---- Records provided

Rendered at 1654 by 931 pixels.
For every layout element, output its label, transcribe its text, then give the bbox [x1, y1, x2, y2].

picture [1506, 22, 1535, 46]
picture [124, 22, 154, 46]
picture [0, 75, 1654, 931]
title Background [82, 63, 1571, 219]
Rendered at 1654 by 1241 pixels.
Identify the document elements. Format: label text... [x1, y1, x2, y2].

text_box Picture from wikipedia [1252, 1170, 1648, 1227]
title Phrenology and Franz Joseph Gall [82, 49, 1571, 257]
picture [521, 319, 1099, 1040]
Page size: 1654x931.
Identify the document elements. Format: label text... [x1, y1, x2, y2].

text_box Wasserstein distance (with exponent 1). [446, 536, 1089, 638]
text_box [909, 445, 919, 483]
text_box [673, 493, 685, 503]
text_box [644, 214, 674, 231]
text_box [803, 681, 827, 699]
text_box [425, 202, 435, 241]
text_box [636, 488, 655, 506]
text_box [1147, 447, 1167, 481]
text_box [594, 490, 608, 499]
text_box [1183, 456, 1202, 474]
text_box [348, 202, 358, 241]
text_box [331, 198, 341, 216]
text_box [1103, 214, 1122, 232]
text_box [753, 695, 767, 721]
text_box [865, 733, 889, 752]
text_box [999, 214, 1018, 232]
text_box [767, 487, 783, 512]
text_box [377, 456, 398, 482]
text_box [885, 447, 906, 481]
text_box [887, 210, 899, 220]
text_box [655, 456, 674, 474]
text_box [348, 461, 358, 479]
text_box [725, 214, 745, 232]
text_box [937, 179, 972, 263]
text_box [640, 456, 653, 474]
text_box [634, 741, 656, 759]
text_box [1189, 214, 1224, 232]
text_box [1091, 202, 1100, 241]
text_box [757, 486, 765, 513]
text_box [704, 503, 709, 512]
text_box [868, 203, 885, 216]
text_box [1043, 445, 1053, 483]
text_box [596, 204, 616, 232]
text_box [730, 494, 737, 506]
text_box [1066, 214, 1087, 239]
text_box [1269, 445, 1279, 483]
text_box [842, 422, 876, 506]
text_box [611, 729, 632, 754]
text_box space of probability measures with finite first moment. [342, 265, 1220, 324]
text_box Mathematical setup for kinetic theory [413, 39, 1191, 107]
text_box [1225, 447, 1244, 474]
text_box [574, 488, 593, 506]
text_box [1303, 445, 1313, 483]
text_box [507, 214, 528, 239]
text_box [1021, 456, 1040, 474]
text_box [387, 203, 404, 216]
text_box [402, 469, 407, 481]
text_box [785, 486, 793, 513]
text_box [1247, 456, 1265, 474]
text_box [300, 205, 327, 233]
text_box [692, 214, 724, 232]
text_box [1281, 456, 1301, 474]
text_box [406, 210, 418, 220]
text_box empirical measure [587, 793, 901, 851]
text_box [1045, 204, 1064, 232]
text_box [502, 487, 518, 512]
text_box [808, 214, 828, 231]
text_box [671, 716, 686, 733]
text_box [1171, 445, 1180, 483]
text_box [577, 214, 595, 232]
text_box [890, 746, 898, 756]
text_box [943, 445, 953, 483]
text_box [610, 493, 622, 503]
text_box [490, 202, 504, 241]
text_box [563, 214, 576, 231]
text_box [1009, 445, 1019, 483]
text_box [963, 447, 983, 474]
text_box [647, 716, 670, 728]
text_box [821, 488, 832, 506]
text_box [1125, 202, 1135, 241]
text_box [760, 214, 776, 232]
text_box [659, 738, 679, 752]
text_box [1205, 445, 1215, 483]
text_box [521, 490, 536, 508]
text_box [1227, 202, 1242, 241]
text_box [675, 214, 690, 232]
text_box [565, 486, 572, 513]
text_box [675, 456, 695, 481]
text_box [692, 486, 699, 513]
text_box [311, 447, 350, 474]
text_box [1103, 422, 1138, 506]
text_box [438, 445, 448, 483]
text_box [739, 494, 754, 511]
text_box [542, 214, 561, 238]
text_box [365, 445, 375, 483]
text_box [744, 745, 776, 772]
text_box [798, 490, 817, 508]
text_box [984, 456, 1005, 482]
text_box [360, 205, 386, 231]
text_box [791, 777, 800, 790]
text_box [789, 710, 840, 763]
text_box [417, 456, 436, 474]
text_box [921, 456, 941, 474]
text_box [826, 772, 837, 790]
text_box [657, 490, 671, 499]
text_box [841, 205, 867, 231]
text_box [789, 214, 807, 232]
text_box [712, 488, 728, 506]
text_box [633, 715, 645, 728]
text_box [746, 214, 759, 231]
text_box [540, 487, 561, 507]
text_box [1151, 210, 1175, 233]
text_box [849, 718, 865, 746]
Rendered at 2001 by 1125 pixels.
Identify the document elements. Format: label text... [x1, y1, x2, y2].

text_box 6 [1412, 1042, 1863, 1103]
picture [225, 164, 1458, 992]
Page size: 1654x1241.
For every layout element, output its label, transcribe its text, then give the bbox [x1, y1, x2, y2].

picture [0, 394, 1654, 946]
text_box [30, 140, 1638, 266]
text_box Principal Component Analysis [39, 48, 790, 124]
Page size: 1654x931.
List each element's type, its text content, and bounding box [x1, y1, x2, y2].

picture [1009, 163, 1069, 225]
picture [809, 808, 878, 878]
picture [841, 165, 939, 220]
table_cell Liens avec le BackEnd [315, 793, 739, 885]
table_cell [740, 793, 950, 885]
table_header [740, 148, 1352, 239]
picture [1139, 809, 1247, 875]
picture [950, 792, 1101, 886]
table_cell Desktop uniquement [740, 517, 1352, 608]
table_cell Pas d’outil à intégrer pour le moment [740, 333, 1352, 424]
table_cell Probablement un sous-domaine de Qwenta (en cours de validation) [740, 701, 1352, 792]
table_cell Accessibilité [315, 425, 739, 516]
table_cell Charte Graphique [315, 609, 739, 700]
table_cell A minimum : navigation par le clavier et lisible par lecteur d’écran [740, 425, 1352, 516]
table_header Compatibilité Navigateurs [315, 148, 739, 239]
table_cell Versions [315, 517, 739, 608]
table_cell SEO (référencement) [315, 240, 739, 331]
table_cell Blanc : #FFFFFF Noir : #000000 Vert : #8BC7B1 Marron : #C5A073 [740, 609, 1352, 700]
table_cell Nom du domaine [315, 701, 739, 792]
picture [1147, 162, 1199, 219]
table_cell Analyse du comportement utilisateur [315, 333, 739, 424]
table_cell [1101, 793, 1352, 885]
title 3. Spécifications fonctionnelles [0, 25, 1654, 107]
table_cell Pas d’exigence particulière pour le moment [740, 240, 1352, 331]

--------

### Exercise requirements
Copy the listing above line for line, without altering anything.

### Answer to the problem
Rendered at 1654 by 931 pixels.
For every layout element, output its label, transcribe its text, then give the bbox [x1, y1, x2, y2].

picture [1506, 22, 1535, 46]
picture [124, 22, 154, 46]
picture [0, 75, 1654, 931]
title Background [82, 63, 1571, 219]
Rendered at 1654 by 1241 pixels.
Identify the document elements. Format: label text... [x1, y1, x2, y2].

text_box Picture from wikipedia [1252, 1170, 1648, 1227]
title Phrenology and Franz Joseph Gall [82, 49, 1571, 257]
picture [521, 319, 1099, 1040]
Page size: 1654x931.
Identify the document elements. Format: label text... [x1, y1, x2, y2].

text_box Wasserstein distance (with exponent 1). [446, 536, 1089, 638]
text_box [909, 445, 919, 483]
text_box [673, 493, 685, 503]
text_box [644, 214, 674, 231]
text_box [803, 681, 827, 699]
text_box [425, 202, 435, 241]
text_box [636, 488, 655, 506]
text_box [1147, 447, 1167, 481]
text_box [594, 490, 608, 499]
text_box [1183, 456, 1202, 474]
text_box [348, 202, 358, 241]
text_box [331, 198, 341, 216]
text_box [1103, 214, 1122, 232]
text_box [753, 695, 767, 721]
text_box [865, 733, 889, 752]
text_box [999, 214, 1018, 232]
text_box [767, 487, 783, 512]
text_box [377, 456, 398, 482]
text_box [885, 447, 906, 481]
text_box [887, 210, 899, 220]
text_box [655, 456, 674, 474]
text_box [348, 461, 358, 479]
text_box [725, 214, 745, 232]
text_box [937, 179, 972, 263]
text_box [640, 456, 653, 474]
text_box [634, 741, 656, 759]
text_box [1189, 214, 1224, 232]
text_box [1091, 202, 1100, 241]
text_box [757, 486, 765, 513]
text_box [704, 503, 709, 512]
text_box [868, 203, 885, 216]
text_box [1043, 445, 1053, 483]
text_box [596, 204, 616, 232]
text_box [730, 494, 737, 506]
text_box [1066, 214, 1087, 239]
text_box [1269, 445, 1279, 483]
text_box [842, 422, 876, 506]
text_box [611, 729, 632, 754]
text_box space of probability measures with finite first moment. [342, 265, 1220, 324]
text_box Mathematical setup for kinetic theory [413, 39, 1191, 107]
text_box [1225, 447, 1244, 474]
text_box [574, 488, 593, 506]
text_box [1303, 445, 1313, 483]
text_box [507, 214, 528, 239]
text_box [1021, 456, 1040, 474]
text_box [387, 203, 404, 216]
text_box [402, 469, 407, 481]
text_box [785, 486, 793, 513]
text_box [1247, 456, 1265, 474]
text_box [300, 205, 327, 233]
text_box [692, 214, 724, 232]
text_box [1281, 456, 1301, 474]
text_box [406, 210, 418, 220]
text_box empirical measure [587, 793, 901, 851]
text_box [1045, 204, 1064, 232]
text_box [502, 487, 518, 512]
text_box [808, 214, 828, 231]
text_box [671, 716, 686, 733]
text_box [1171, 445, 1180, 483]
text_box [577, 214, 595, 232]
text_box [890, 746, 898, 756]
text_box [943, 445, 953, 483]
text_box [610, 493, 622, 503]
text_box [490, 202, 504, 241]
text_box [563, 214, 576, 231]
text_box [1009, 445, 1019, 483]
text_box [963, 447, 983, 474]
text_box [647, 716, 670, 728]
text_box [821, 488, 832, 506]
text_box [1125, 202, 1135, 241]
text_box [760, 214, 776, 232]
text_box [659, 738, 679, 752]
text_box [1205, 445, 1215, 483]
text_box [521, 490, 536, 508]
text_box [1227, 202, 1242, 241]
text_box [675, 214, 690, 232]
text_box [565, 486, 572, 513]
text_box [675, 456, 695, 481]
text_box [692, 486, 699, 513]
text_box [311, 447, 350, 474]
text_box [1103, 422, 1138, 506]
text_box [438, 445, 448, 483]
text_box [739, 494, 754, 511]
text_box [542, 214, 561, 238]
text_box [365, 445, 375, 483]
text_box [744, 745, 776, 772]
text_box [798, 490, 817, 508]
text_box [984, 456, 1005, 482]
text_box [360, 205, 386, 231]
text_box [791, 777, 800, 790]
text_box [789, 710, 840, 763]
text_box [417, 456, 436, 474]
text_box [921, 456, 941, 474]
text_box [826, 772, 837, 790]
text_box [657, 490, 671, 499]
text_box [841, 205, 867, 231]
text_box [789, 214, 807, 232]
text_box [712, 488, 728, 506]
text_box [633, 715, 645, 728]
text_box [746, 214, 759, 231]
text_box [540, 487, 561, 507]
text_box [1151, 210, 1175, 233]
text_box [849, 718, 865, 746]
Rendered at 2001 by 1125 pixels.
Identify the document elements. Format: label text... [x1, y1, x2, y2].

text_box 6 [1412, 1042, 1863, 1103]
picture [225, 164, 1458, 992]
Page size: 1654x1241.
For every layout element, output its label, transcribe its text, then give the bbox [x1, y1, x2, y2].

picture [0, 394, 1654, 946]
text_box [30, 140, 1638, 266]
text_box Principal Component Analysis [39, 48, 790, 124]
Page size: 1654x931.
List each element's type, its text content, and bounding box [x1, y1, x2, y2].

picture [1009, 163, 1069, 225]
picture [809, 808, 878, 878]
picture [841, 165, 939, 220]
table_cell Liens avec le BackEnd [315, 793, 739, 885]
table_cell [740, 793, 950, 885]
table_header [740, 148, 1352, 239]
picture [1139, 809, 1247, 875]
picture [950, 792, 1101, 886]
table_cell Desktop uniquement [740, 517, 1352, 608]
table_cell Pas d’outil à intégrer pour le moment [740, 333, 1352, 424]
table_cell Probablement un sous-domaine de Qwenta (en cours de validation) [740, 701, 1352, 792]
table_cell Accessibilité [315, 425, 739, 516]
table_cell Charte Graphique [315, 609, 739, 700]
table_cell A minimum : navigation par le clavier et lisible par lecteur d’écran [740, 425, 1352, 516]
table_header Compatibilité Navigateurs [315, 148, 739, 239]
table_cell Versions [315, 517, 739, 608]
table_cell SEO (référencement) [315, 240, 739, 331]
table_cell Blanc : #FFFFFF Noir : #000000 Vert : #8BC7B1 Marron : #C5A073 [740, 609, 1352, 700]
table_cell Nom du domaine [315, 701, 739, 792]
picture [1147, 162, 1199, 219]
table_cell Analyse du comportement utilisateur [315, 333, 739, 424]
table_cell [1101, 793, 1352, 885]
title 3. Spécifications fonctionnelles [0, 25, 1654, 107]
table_cell Pas d’exigence particulière pour le moment [740, 240, 1352, 331]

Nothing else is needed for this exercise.